Some U.S. allies, particularly those in Europe, have been tempted to seek a middle way that balances their ties to the United States with their economic relationships with China and Russia. But Washington should push back against their efforts to avoid taking sides. As the foreign policy expert Wess Mitchell has recently argued, the United States needs to create a unified front against Chinese mercantilism. The Biden administration has taken steps in this direction, but the next president should encourage partner countries to make such cooperation more systematic and comprehensive.

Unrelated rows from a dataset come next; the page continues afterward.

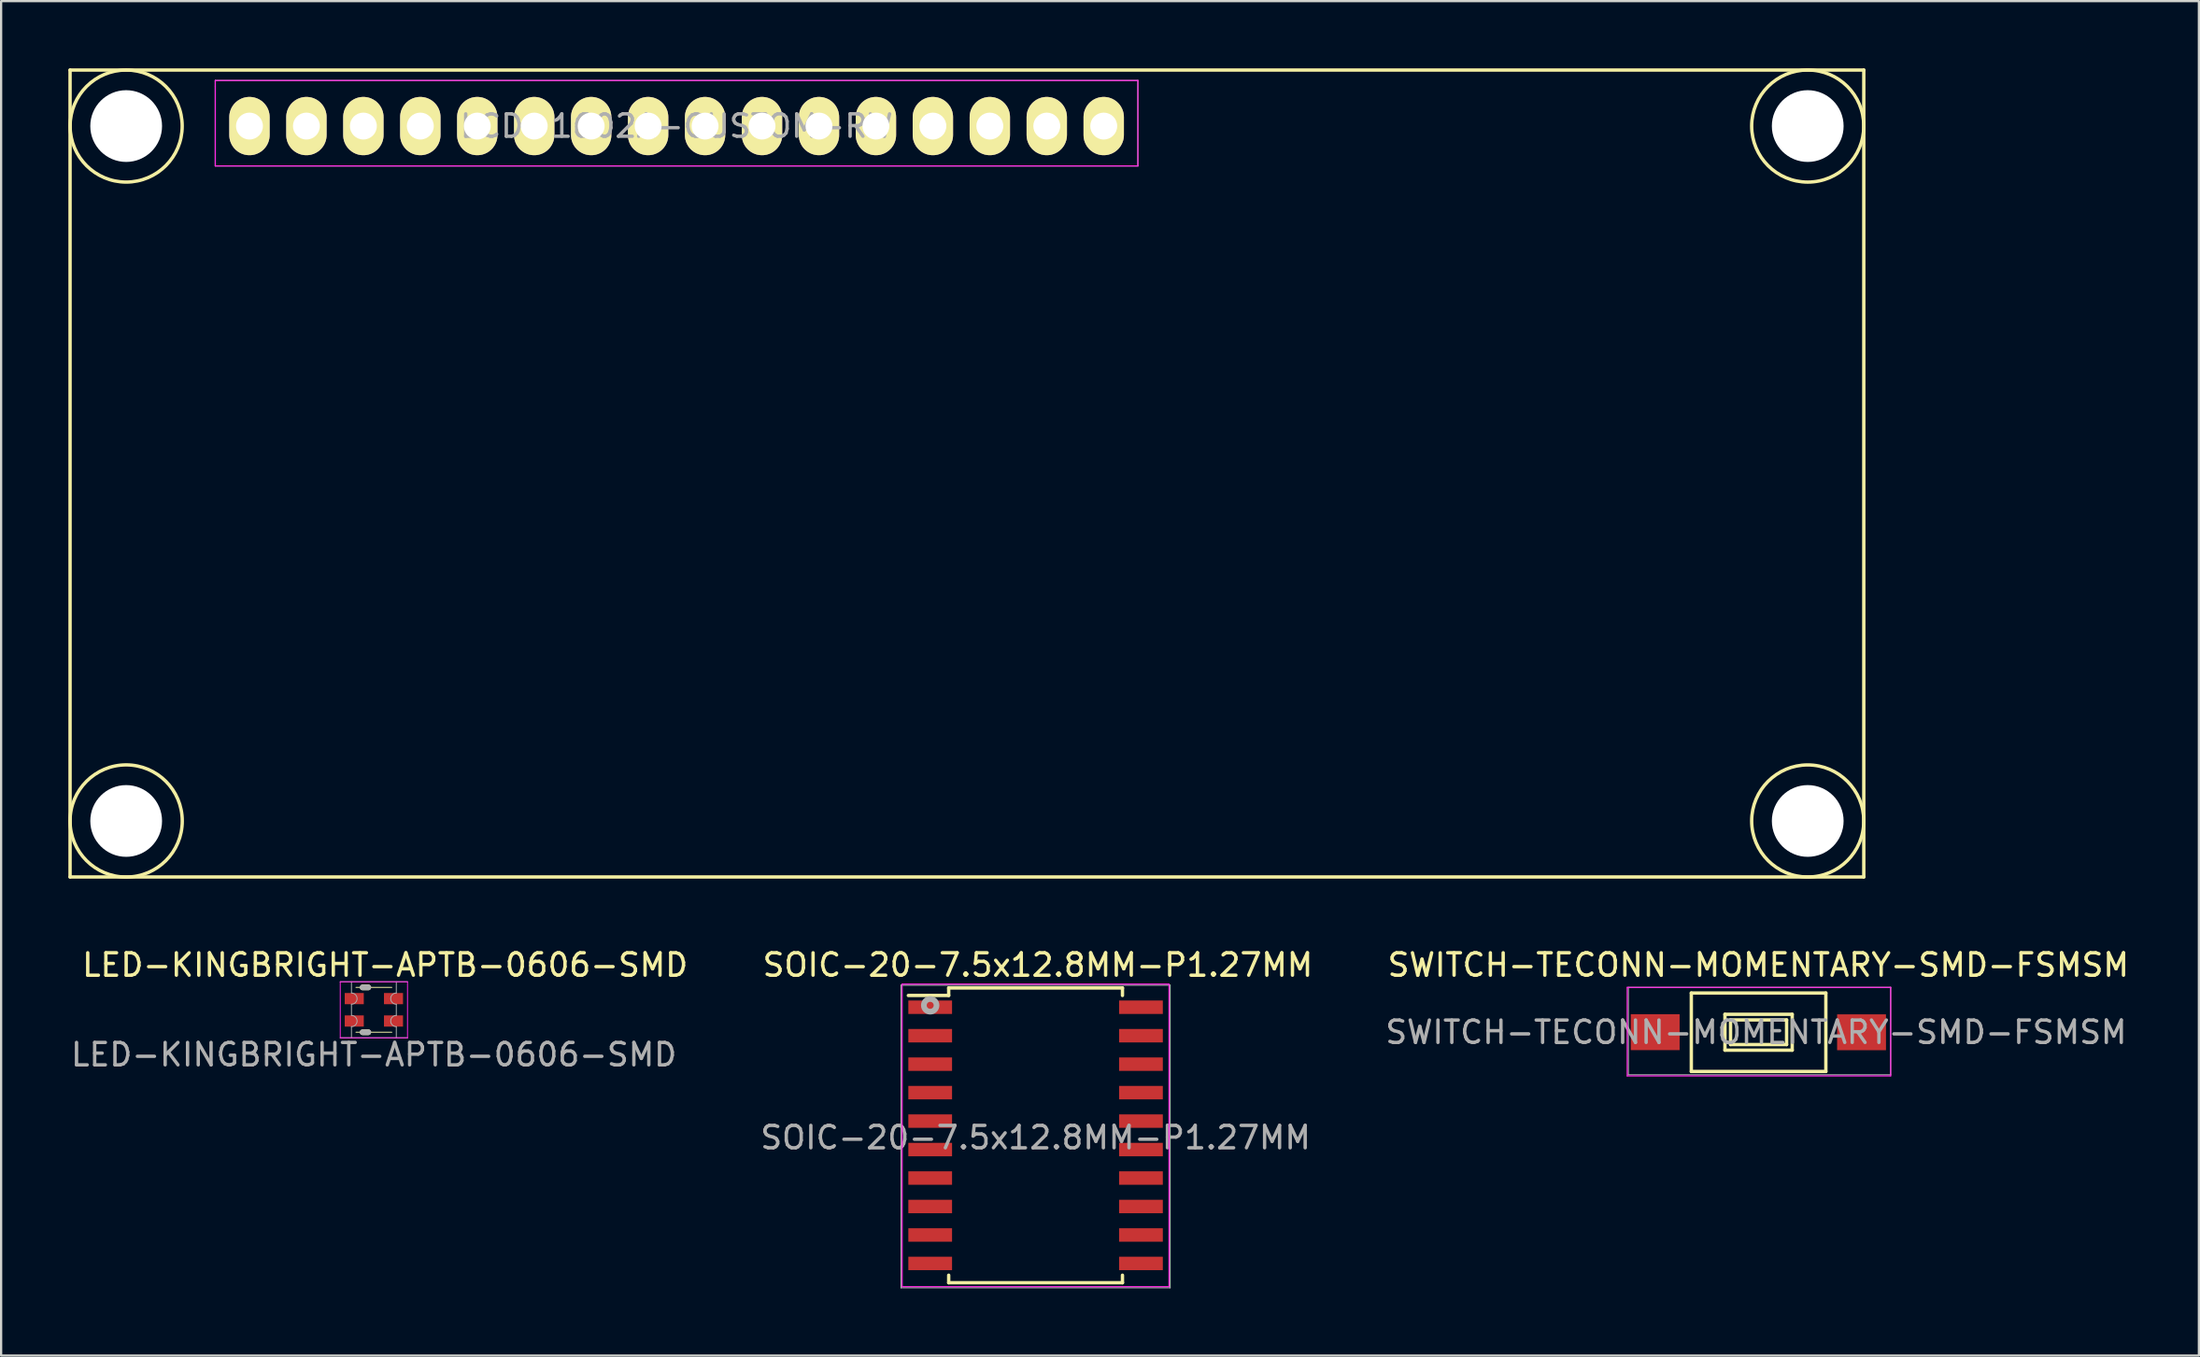
<source format=kicad_pcb>
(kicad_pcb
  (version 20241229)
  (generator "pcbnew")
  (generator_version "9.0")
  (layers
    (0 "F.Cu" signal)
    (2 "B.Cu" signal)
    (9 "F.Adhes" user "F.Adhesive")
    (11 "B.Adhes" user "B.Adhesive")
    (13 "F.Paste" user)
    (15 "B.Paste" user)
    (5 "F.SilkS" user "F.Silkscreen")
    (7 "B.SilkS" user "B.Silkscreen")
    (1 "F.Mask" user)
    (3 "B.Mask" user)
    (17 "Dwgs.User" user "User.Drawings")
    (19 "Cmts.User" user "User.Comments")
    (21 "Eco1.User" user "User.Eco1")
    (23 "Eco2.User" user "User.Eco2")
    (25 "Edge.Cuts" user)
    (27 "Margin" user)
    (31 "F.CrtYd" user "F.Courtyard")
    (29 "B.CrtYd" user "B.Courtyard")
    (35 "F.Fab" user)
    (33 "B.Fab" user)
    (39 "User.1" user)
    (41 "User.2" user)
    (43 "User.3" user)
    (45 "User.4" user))
  (footprint "SWITCH-TECONN-MOMENTARY-SMD-FSMSM"
    (layer "F.Cu")
    (at 75.373 43)
    (property "Reference" "SWITCH-TECONN-MOMENTARY-SMD-FSMSM" (at -0.1 0 0) (layer "F.Fab") (effects (font (size 1 1) (thickness 0.15))))
    (attr smd)
    (fp_line (start -2.99 -1.75) (end -2.99 1.75) (stroke (width 0.15) (type solid)) (layer "F.SilkS"))
    (fp_line (start -2.99 -1.75) (end 3.01 -1.75) (stroke (width 0.15) (type solid)) (layer "F.SilkS"))
    (fp_line (start -2.99 1.75) (end 3.01 1.75) (stroke (width 0.15) (type solid)) (layer "F.SilkS"))
    (fp_line (start -1.49 -0.8) (end -1.49 0.8) (stroke (width 0.15) (type solid)) (layer "F.SilkS"))
    (fp_line (start -1.49 -0.8) (end 1.51 -0.8) (stroke (width 0.15) (type solid)) (layer "F.SilkS"))
    (fp_line (start -1.49 0.8) (end 1.51 0.8) (stroke (width 0.15) (type solid)) (layer "F.SilkS"))
    (fp_line (start -1.24 -0.55) (end 1.26 -0.55) (stroke (width 0.15) (type solid)) (layer "F.SilkS"))
    (fp_line (start -1.24 0.55) (end -1.24 -0.55) (stroke (width 0.15) (type solid)) (layer "F.SilkS"))
    (fp_line (start 1.26 -0.55) (end 1.26 0.55) (stroke (width 0.15) (type solid)) (layer "F.SilkS"))
    (fp_line (start 1.26 0.55) (end -1.24 0.55) (stroke (width 0.15) (type solid)) (layer "F.SilkS"))
    (fp_line (start 1.51 -0.8) (end 1.51 0.8) (stroke (width 0.15) (type solid)) (layer "F.SilkS"))
    (fp_line (start 3.01 -1.75) (end 3.01 1.75) (stroke (width 0.15) (type solid)) (layer "F.SilkS"))
    (fp_line (start -5.85 -2) (end -5.85 1.95) (stroke (width 0.05) (type solid)) (layer "F.CrtYd"))
    (fp_line (start -5.85 -2) (end 5.9 -2) (stroke (width 0.05) (type solid)) (layer "F.CrtYd"))
    (fp_line (start -5.85 1.95) (end 5.9 1.95) (stroke (width 0.05) (type solid)) (layer "F.CrtYd"))
    (fp_line (start 5.9 -2) (end 5.9 1.95) (stroke (width 0.05) (type solid)) (layer "F.CrtYd"))
    (fp_line (start -5.8 -2) (end -5.8 1.9) (stroke (width 0.051) (type solid)) (layer "F.Fab"))
    (fp_line (start -5.8 1.9) (end 5.9 1.9) (stroke (width 0.051) (type solid)) (layer "F.Fab"))
    (fp_line (start 5.9 -2) (end -5.8 -2) (stroke (width 0.051) (type solid)) (layer "F.Fab"))
    (fp_line (start 5.9 1.9) (end 5.9 -2) (stroke (width 0.051) (type solid)) (layer "F.Fab"))
    (fp_text user "${REFERENCE}" (at 0 -3 0) (layer "F.SilkS") (effects (font (size 1 1) (thickness 0.15))))
    (pad "1" smd rect (at -4.602 -0.002) (size 2.18 1.6) (layers "F.Cu" "F.Mask" "F.Paste"))
    (pad "2" smd rect (at 4.602 0.002) (size 2.18 1.6) (layers "F.Cu" "F.Mask" "F.Paste")))
  (footprint "LCD-1602A-CUSTOM-RW"
    (layer "F.Cu")
    (at 8.076 2.574)
    (property "Reference" "LCD-1602A-CUSTOM-RW" (at 19.05 0 0) (layer "F.Fab") (effects (font (size 1 1) (thickness 0.15))))
    (attr through_hole)
    (fp_line (start -8.001 -2.499) (end 71.999 -2.499) (stroke (width 0.15) (type solid)) (layer "F.SilkS"))
    (fp_line (start -8.001 33.5) (end -8.001 -2.499) (stroke (width 0.15) (type solid)) (layer "F.SilkS"))
    (fp_line (start 71.999 -2.499) (end 71.999 33.5) (stroke (width 0.15) (type solid)) (layer "F.SilkS"))
    (fp_line (start 71.999 33.5) (end -8.001 33.5) (stroke (width 0.15) (type solid)) (layer "F.SilkS"))
    (fp_circle (center -5.499 0) (end -3 0) (stroke (width 0.15) (type solid)) (fill no) (layer "F.SilkS"))
    (fp_circle (center -5.499 31.001) (end -8.001 31.001) (stroke (width 0.15) (type solid)) (fill no) (layer "F.SilkS"))
    (fp_circle (center 69.499 0) (end 71.999 0) (stroke (width 0.15) (type solid)) (fill no) (layer "F.SilkS"))
    (fp_circle (center 69.499 31.001) (end 71.999 31.001) (stroke (width 0.15) (type solid)) (fill no) (layer "F.SilkS"))
    (fp_line (start -1.524 -2.032) (end -1.524 -1.778) (stroke (width 0.05) (type solid)) (layer "F.CrtYd"))
    (fp_line (start -1.524 -1.778) (end -1.524 1.778) (stroke (width 0.05) (type solid)) (layer "F.CrtYd"))
    (fp_line (start -1.524 1.778) (end 39.624 1.778) (stroke (width 0.05) (type solid)) (layer "F.CrtYd"))
    (fp_line (start 39.624 -2.032) (end -1.524 -2.032) (stroke (width 0.05) (type solid)) (layer "F.CrtYd"))
    (fp_line (start 39.624 1.778) (end 39.624 -2.032) (stroke (width 0.05) (type solid)) (layer "F.CrtYd"))
    (fp_line (start -1.524 -2.032) (end -1.524 1.778) (stroke (width 0.05) (type solid)) (layer "F.Fab"))
    (fp_line (start -1.524 1.778) (end 39.624 1.778) (stroke (width 0.05) (type solid)) (layer "F.Fab"))
    (fp_line (start 39.624 -2.032) (end -1.524 -2.032) (stroke (width 0.05) (type solid)) (layer "F.Fab"))
    (fp_line (start 39.624 1.778) (end 39.624 -2.032) (stroke (width 0.05) (type solid)) (layer "F.Fab"))
    (pad "" np_thru_hole circle (at -5.499 0) (size 3.2 3.2) (drill 3.2) (layers "*.Cu"))
    (pad "" np_thru_hole circle (at -5.499 31.001) (size 3.2 3.2) (drill 3.2) (layers "*.Cu" "*.Mask"))
    (pad "" np_thru_hole circle (at 69.499 0) (size 3.2 3.2) (drill 3.2) (layers "*.Cu"))
    (pad "" np_thru_hole circle (at 69.499 31.001) (size 3.2 3.2) (drill 3.2) (layers "*.Cu"))
    (pad "1" thru_hole oval (at 0 0) (size 1.8 2.6) (drill 1.2) (layers "*.Cu" "*.Mask" "F.SilkS"))
    (pad "2" thru_hole oval (at 2.54 0) (size 1.8 2.6) (drill 1.2) (layers "*.Cu" "*.Mask" "F.SilkS"))
    (pad "3" thru_hole oval (at 5.08 0) (size 1.8 2.6) (drill 1.2) (layers "*.Cu" "*.Mask" "F.SilkS"))
    (pad "4" thru_hole oval (at 7.62 0) (size 1.8 2.6) (drill 1.2) (layers "*.Cu" "*.Mask" "F.SilkS"))
    (pad "5" thru_hole oval (at 10.16 0) (size 1.8 2.6) (drill 1.2) (layers "*.Cu" "*.Mask" "F.SilkS"))
    (pad "6" thru_hole oval (at 12.7 0) (size 1.8 2.6) (drill 1.2) (layers "*.Cu" "*.Mask" "F.SilkS"))
    (pad "7" thru_hole oval (at 15.24 0) (size 1.8 2.6) (drill 1.2) (layers "*.Cu" "*.Mask" "F.SilkS"))
    (pad "8" thru_hole oval (at 17.78 0) (size 1.8 2.6) (drill 1.2) (layers "*.Cu" "*.Mask" "F.SilkS"))
    (pad "9" thru_hole oval (at 20.32 0) (size 1.8 2.6) (drill 1.2) (layers "*.Cu" "*.Mask" "F.SilkS"))
    (pad "10" thru_hole oval (at 22.86 0) (size 1.8 2.6) (drill 1.2) (layers "*.Cu" "*.Mask" "F.SilkS"))
    (pad "11" thru_hole oval (at 25.4 0) (size 1.8 2.6) (drill 1.2) (layers "*.Cu" "*.Mask" "F.SilkS"))
    (pad "12" thru_hole oval (at 27.94 0) (size 1.8 2.6) (drill 1.2) (layers "*.Cu" "*.Mask" "F.SilkS"))
    (pad "13" thru_hole oval (at 30.48 0) (size 1.8 2.6) (drill 1.2) (layers "*.Cu" "*.Mask" "F.SilkS"))
    (pad "14" thru_hole oval (at 33.02 0) (size 1.8 2.6) (drill 1.2) (layers "*.Cu" "*.Mask" "F.SilkS"))
    (pad "15" thru_hole oval (at 35.56 0) (size 1.8 2.6) (drill 1.2) (layers "*.Cu" "*.Mask" "F.SilkS"))
    (pad "16" thru_hole oval (at 38.1 0) (size 1.8 2.6) (drill 1.2) (layers "*.Cu" "*.Mask" "F.SilkS")))
  (footprint "LED-KINGBRIGHT-APTB-0606-SMD"
    (layer "F.Cu")
    (at 13.625 42)
    (property "Reference" "LED-KINGBRIGHT-APTB-0606-SMD" (at 0 2 180) (layer "F.Fab") (effects (font (size 1 1) (thickness 0.15))))
    (attr through_hole)
    (fp_line (start -0.8 -1) (end 0.8 -1) (stroke (width 0.041) (type solid)) (layer "F.SilkS"))
    (fp_line (start -0.8 1) (end 0.8 1) (stroke (width 0.041) (type solid)) (layer "F.SilkS"))
    (fp_line (start -0.5 -1) (end -0.25 -1) (stroke (width 0.254) (type solid)) (layer "F.SilkS"))
    (fp_line (start -0.5 1) (end -0.25 1) (stroke (width 0.254) (type solid)) (layer "F.SilkS"))
    (fp_line (start -1.5 -1.25) (end 1.5 -1.25) (stroke (width 0.041) (type solid)) (layer "F.CrtYd"))
    (fp_line (start -1.5 1.25) (end -1.5 -1.25) (stroke (width 0.041) (type solid)) (layer "F.CrtYd"))
    (fp_line (start 1.5 -1.25) (end 1.5 1.25) (stroke (width 0.041) (type solid)) (layer "F.CrtYd"))
    (fp_line (start 1.5 1.25) (end -1.5 1.25) (stroke (width 0.041) (type solid)) (layer "F.CrtYd"))
    (fp_line (start -1.5 1.25) (end 1.5 1.25) (stroke (width 0.041) (type solid)) (layer "F.Fab"))
    (fp_line (start -1 -1.25) (end -1 -0.75) (stroke (width 0.041) (type solid)) (layer "F.Fab"))
    (fp_line (start -1 -0.25) (end -1 0.25) (stroke (width 0.041) (type solid)) (layer "F.Fab"))
    (fp_line (start -1 0.75) (end -1 1.25) (stroke (width 0.041) (type solid)) (layer "F.Fab"))
    (fp_line (start -0.5 -1) (end -0.25 -1) (stroke (width 0.254) (type solid)) (layer "F.Fab"))
    (fp_line (start -0.5 1) (end -0.25 1) (stroke (width 0.254) (type solid)) (layer "F.Fab"))
    (fp_line (start 1 -0.75) (end 1 -1.25) (stroke (width 0.041) (type solid)) (layer "F.Fab"))
    (fp_line (start 1 0.25) (end 1 -0.25) (stroke (width 0.041) (type solid)) (layer "F.Fab"))
    (fp_line (start 1 1.25) (end 1 0.75) (stroke (width 0.041) (type solid)) (layer "F.Fab"))
    (fp_line (start 1.5 -1.25) (end -1.5 -1.25) (stroke (width 0.041) (type solid)) (layer "F.Fab"))
    (fp_arc (start -1 -0.75) (mid -0.75 -0.5) (end -1 -0.25) (stroke (width 0.04064) (type solid)) (layer "F.Fab"))
    (fp_arc (start -1 0.25) (mid -0.75 0.5) (end -1 0.75) (stroke (width 0.04064) (type solid)) (layer "F.Fab"))
    (fp_arc (start 1 -0.25) (mid 0.75 -0.5) (end 1 -0.75) (stroke (width 0.04064) (type solid)) (layer "F.Fab"))
    (fp_arc (start 1 0.75) (mid 0.75 0.5) (end 1 0.25) (stroke (width 0.04064) (type solid)) (layer "F.Fab"))
    (fp_text user "${REFERENCE}" (at 0.5 -2 0) (layer "F.SilkS") (effects (font (size 1 1) (thickness 0.15))))
    (pad "1" smd rect (at 0.875 -0.5) (size 0.85 0.5) (layers "F.Cu" "F.Mask" "F.Paste"))
    (pad "2" smd rect (at -0.875 -0.5) (size 0.85 0.5) (layers "F.Cu" "F.Mask" "F.Paste"))
    (pad "3" smd rect (at 0.875 0.5) (size 0.85 0.5) (layers "F.Cu" "F.Mask" "F.Paste"))
    (pad "4" smd rect (at -0.875 0.5) (size 0.85 0.5) (layers "F.Cu" "F.Mask" "F.Paste")))
  (footprint "SOIC-20-7.5x12.8MM-P1.27MM"
    (layer "F.Cu")
    (at 43.137 47.6)
    (property "Reference" "SOIC-20-7.5x12.8MM-P1.27MM" (at 0 0.1 0) (layer "F.Fab") (effects (font (size 1 1) (thickness 0.15))))
    (attr smd)
    (fp_line (start -3.875 -6.575) (end -3.875 -6.24) (stroke (width 0.15) (type solid)) (layer "F.SilkS"))
    (fp_line (start -3.875 -6.575) (end 3.875 -6.575) (stroke (width 0.15) (type solid)) (layer "F.SilkS"))
    (fp_line (start -3.875 -6.24) (end -5.675 -6.24) (stroke (width 0.15) (type solid)) (layer "F.SilkS"))
    (fp_line (start -3.875 6.575) (end -3.875 6.24) (stroke (width 0.15) (type solid)) (layer "F.SilkS"))
    (fp_line (start -3.875 6.575) (end 3.875 6.575) (stroke (width 0.15) (type solid)) (layer "F.SilkS"))
    (fp_line (start 3.875 -6.575) (end 3.875 -6.24) (stroke (width 0.15) (type solid)) (layer "F.SilkS"))
    (fp_line (start 3.875 6.575) (end 3.875 6.24) (stroke (width 0.15) (type solid)) (layer "F.SilkS"))
    (fp_line (start -5.95 -6.75) (end -5.95 6.75) (stroke (width 0.05) (type solid)) (layer "F.CrtYd"))
    (fp_line (start -5.95 -6.75) (end 5.95 -6.75) (stroke (width 0.05) (type solid)) (layer "F.CrtYd"))
    (fp_line (start -5.95 6.75) (end 5.95 6.75) (stroke (width 0.05) (type solid)) (layer "F.CrtYd"))
    (fp_line (start 5.95 -6.75) (end 5.95 6.75) (stroke (width 0.05) (type solid)) (layer "F.CrtYd"))
    (fp_line (start -6 -6.7) (end -6 6.8) (stroke (width 0.051) (type solid)) (layer "F.Fab"))
    (fp_line (start -6 6.8) (end 6 6.8) (stroke (width 0.051) (type solid)) (layer "F.Fab"))
    (fp_line (start 6 -6.7) (end -6 -6.7) (stroke (width 0.051) (type solid)) (layer "F.Fab"))
    (fp_line (start 6 6.8) (end 6 -6.7) (stroke (width 0.051) (type solid)) (layer "F.Fab"))
    (fp_circle (center -4.7 -5.8) (end -4.5 -5.6) (stroke (width 0.254) (type solid)) (fill no) (layer "F.Fab"))
    (fp_text user "${REFERENCE}" (at 0.1 -7.6 0) (layer "F.SilkS") (effects (font (size 1 1) (thickness 0.15))))
    (pad "1" smd rect (at -4.7 -5.715) (size 1.95 0.6) (layers "F.Cu" "F.Mask" "F.Paste"))
    (pad "2" smd rect (at -4.7 -4.445) (size 1.95 0.6) (layers "F.Cu" "F.Mask" "F.Paste"))
    (pad "3" smd rect (at -4.7 -3.175) (size 1.95 0.6) (layers "F.Cu" "F.Mask" "F.Paste"))
    (pad "4" smd rect (at -4.7 -1.905) (size 1.95 0.6) (layers "F.Cu" "F.Mask" "F.Paste"))
    (pad "5" smd rect (at -4.7 -0.635) (size 1.95 0.6) (layers "F.Cu" "F.Mask" "F.Paste"))
    (pad "6" smd rect (at -4.7 0.635) (size 1.95 0.6) (layers "F.Cu" "F.Mask" "F.Paste"))
    (pad "7" smd rect (at -4.7 1.905) (size 1.95 0.6) (layers "F.Cu" "F.Mask" "F.Paste"))
    (pad "8" smd rect (at -4.7 3.175) (size 1.95 0.6) (layers "F.Cu" "F.Mask" "F.Paste"))
    (pad "9" smd rect (at -4.7 4.445) (size 1.95 0.6) (layers "F.Cu" "F.Mask" "F.Paste"))
    (pad "10" smd rect (at -4.7 5.715) (size 1.95 0.6) (layers "F.Cu" "F.Mask" "F.Paste"))
    (pad "11" smd rect (at 4.7 5.715) (size 1.95 0.6) (layers "F.Cu" "F.Mask" "F.Paste"))
    (pad "12" smd rect (at 4.7 4.445) (size 1.95 0.6) (layers "F.Cu" "F.Mask" "F.Paste"))
    (pad "13" smd rect (at 4.7 3.175) (size 1.95 0.6) (layers "F.Cu" "F.Mask" "F.Paste"))
    (pad "14" smd rect (at 4.7 1.905) (size 1.95 0.6) (layers "F.Cu" "F.Mask" "F.Paste"))
    (pad "15" smd rect (at 4.7 0.635) (size 1.95 0.6) (layers "F.Cu" "F.Mask" "F.Paste"))
    (pad "16" smd rect (at 4.7 -0.635) (size 1.95 0.6) (layers "F.Cu" "F.Mask" "F.Paste"))
    (pad "17" smd rect (at 4.7 -1.905) (size 1.95 0.6) (layers "F.Cu" "F.Mask" "F.Paste"))
    (pad "18" smd rect (at 4.7 -3.175) (size 1.95 0.6) (layers "F.Cu" "F.Mask" "F.Paste"))
    (pad "19" smd rect (at 4.7 -4.445) (size 1.95 0.6) (layers "F.Cu" "F.Mask" "F.Paste"))
    (pad "20" smd rect (at 4.7 -5.715) (size 1.95 0.6) (layers "F.Cu" "F.Mask" "F.Paste")))
  (gr_rect
    (start -3 -3)
    (end 95.021 57.426)
    (stroke (width 0.1) (type default))
    (fill no)
    (layer "Edge.Cuts")))
</source>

Washington should also consider building political ties beyond its traditional partnerships. To get things done faster, it should emphasize bilateral engagement and small coalitions rather than trying to work through sprawling multilateral processes. The United States should also forge new economic relationships with developing countries. A Trump administration is likely to adopt a more sober attitude toward climate change than its predecessor, based on the recognition that rapid decarbonization has come with unacceptable economic costs for less developed nations. This thinking aligns with the outlook of many developing countries that are determined not to let international pressure to decarbonize get in the way of efforts to boost economic growth and reduce poverty. Trump can leverage this resolve by working with these countries on realistic plans to achieve growth while diversifying energy sources, bringing them into closer alignment with the United States and reducing their reliance on China for economic support.
The goal of an overmatch strategy is not to achieve primacy. That era has passed. U.S. relative power has declined as other countries’ military strength and asymmetric advantages have grown. The first Trump administration took an important and necessary step to adjust to new geopolitical realities by framing the world as a competitive place where the contest among great powers drives international politics. These assumptions still guide much of the U.S. government’s policies today. But the competition paradigm has not been enough to keep pace in an era of skyrocketing risks. If Washington is to retain its freedom of action and protect the liberties Americans have long enjoyed, it needs an overmatch strategy to meet the urgency of the times.